▶ Task requirements:
Take the data below and copy exactly the lines starting at the one with "Identify the document elements. Format: label [x1, y1, x2, y2]." and finishing at the one with "List each element's", both included.

-- Data shown follows --

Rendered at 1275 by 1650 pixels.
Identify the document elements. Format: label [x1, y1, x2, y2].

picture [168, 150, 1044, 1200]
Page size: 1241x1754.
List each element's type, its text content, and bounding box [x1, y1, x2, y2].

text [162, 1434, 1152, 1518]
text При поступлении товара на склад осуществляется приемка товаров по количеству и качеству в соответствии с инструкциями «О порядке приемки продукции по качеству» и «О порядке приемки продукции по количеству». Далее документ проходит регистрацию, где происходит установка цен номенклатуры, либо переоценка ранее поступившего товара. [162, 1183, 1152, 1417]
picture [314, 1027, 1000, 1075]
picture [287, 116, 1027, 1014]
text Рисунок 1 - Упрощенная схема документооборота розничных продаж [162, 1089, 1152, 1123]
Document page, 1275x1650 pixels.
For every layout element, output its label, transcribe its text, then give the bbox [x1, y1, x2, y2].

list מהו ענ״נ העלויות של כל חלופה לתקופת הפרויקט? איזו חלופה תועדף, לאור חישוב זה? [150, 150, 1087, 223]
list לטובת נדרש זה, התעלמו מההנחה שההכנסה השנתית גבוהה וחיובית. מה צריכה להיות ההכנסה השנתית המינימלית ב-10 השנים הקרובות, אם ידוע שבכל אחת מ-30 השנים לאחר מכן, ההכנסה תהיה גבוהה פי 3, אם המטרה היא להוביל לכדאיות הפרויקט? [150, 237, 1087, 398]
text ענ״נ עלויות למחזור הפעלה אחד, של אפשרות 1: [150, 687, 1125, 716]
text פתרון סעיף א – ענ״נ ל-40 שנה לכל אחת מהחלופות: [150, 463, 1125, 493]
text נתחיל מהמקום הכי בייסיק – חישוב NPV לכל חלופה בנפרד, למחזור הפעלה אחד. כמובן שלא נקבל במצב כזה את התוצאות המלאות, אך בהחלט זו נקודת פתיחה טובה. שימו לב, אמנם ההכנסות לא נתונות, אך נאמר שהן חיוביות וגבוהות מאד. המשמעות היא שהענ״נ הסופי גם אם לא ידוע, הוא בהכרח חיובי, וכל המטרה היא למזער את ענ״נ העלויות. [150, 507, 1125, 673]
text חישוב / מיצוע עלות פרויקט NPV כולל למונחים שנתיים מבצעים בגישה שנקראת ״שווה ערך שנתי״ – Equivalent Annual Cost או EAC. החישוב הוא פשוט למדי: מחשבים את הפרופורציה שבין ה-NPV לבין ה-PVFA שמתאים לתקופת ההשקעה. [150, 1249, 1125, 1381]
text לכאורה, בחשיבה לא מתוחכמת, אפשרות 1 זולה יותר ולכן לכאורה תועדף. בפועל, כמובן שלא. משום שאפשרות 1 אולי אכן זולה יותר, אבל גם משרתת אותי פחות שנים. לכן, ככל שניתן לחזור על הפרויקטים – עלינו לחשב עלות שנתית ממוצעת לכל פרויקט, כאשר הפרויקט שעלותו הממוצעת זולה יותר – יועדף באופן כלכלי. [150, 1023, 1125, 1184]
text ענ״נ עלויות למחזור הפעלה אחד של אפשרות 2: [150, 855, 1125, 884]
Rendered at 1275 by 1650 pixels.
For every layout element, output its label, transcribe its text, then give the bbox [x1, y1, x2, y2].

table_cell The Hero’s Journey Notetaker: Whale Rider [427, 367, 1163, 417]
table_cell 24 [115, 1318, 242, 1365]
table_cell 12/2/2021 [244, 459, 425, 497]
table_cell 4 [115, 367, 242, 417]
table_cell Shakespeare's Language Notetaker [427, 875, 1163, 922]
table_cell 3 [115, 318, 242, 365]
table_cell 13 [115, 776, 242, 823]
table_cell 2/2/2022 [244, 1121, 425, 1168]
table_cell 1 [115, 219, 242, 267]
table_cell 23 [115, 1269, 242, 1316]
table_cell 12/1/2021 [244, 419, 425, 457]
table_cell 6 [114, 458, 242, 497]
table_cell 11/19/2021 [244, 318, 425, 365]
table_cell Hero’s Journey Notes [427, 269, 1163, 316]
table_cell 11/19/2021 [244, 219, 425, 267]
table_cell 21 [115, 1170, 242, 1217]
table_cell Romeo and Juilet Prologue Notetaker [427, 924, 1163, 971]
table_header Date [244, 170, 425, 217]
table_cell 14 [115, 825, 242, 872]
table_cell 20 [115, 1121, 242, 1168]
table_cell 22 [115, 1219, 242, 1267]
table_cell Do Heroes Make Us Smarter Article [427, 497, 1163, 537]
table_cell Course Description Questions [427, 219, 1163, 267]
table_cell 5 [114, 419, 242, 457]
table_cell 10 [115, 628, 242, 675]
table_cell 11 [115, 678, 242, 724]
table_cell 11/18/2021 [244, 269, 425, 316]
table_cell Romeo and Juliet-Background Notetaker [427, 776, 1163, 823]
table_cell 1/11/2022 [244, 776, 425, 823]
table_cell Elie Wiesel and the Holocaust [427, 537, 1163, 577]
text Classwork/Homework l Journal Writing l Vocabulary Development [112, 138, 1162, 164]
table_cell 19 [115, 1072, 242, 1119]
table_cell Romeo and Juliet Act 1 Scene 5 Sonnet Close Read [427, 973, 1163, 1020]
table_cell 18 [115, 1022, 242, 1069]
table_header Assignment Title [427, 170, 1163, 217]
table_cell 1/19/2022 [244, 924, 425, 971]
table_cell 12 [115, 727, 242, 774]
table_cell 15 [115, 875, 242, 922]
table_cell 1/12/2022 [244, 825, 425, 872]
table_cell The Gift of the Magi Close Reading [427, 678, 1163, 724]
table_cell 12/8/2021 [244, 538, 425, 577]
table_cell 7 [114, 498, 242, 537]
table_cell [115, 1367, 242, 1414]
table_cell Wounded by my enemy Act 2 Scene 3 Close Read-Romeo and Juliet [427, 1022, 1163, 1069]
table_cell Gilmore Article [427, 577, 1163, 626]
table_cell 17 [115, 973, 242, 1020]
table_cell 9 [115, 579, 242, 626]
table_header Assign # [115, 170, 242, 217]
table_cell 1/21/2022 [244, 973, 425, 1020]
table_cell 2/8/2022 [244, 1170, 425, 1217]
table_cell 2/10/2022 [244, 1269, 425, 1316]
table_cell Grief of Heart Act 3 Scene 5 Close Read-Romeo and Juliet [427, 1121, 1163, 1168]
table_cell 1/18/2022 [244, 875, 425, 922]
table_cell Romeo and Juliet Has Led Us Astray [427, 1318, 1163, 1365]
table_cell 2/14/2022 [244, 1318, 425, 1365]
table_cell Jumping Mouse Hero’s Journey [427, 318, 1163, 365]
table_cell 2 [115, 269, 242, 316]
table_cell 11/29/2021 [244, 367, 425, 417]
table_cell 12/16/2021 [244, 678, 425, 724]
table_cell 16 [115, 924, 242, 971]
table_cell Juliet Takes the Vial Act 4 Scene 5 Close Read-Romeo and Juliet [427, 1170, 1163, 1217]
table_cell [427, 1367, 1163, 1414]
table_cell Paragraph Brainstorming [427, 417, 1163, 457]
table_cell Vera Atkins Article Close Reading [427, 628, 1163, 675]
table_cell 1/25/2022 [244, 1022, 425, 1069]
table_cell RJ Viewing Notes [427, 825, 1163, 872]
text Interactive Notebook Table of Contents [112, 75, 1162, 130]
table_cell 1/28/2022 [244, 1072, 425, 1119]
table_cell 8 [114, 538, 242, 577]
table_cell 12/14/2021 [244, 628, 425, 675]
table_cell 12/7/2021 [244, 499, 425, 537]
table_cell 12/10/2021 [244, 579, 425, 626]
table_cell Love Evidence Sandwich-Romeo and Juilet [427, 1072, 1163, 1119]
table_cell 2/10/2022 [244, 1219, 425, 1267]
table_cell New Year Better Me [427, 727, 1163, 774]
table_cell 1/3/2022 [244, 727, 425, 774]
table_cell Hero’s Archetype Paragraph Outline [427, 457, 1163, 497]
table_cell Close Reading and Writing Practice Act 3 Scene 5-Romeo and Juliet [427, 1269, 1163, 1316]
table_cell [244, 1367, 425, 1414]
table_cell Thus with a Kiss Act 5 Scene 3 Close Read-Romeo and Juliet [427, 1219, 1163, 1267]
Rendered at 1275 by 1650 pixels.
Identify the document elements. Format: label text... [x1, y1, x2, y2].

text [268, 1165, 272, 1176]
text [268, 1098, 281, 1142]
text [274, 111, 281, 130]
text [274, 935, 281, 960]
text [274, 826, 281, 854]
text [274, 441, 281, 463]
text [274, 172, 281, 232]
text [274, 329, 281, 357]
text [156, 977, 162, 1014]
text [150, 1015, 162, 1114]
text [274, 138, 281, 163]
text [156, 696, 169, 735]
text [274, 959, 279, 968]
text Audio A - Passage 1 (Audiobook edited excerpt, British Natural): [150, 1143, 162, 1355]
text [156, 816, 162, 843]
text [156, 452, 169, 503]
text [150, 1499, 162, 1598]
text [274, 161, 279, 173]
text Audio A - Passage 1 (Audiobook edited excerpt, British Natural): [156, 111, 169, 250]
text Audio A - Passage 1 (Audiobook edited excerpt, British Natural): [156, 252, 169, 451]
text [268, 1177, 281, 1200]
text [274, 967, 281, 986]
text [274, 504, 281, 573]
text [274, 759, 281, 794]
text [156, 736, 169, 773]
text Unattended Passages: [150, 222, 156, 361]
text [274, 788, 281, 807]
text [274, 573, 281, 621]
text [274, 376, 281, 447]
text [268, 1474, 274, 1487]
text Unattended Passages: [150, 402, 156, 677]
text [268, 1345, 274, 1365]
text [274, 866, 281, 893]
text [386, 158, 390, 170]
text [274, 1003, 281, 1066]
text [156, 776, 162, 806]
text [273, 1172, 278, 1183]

-- Data shown concluded --

▶ Written solution:
Identify the document elements. Format: label [x1, y1, x2, y2].

picture [168, 150, 1044, 1200]
Page size: 1241x1754.
List each element's type, its text content, and bounding box [x1, y1, x2, y2].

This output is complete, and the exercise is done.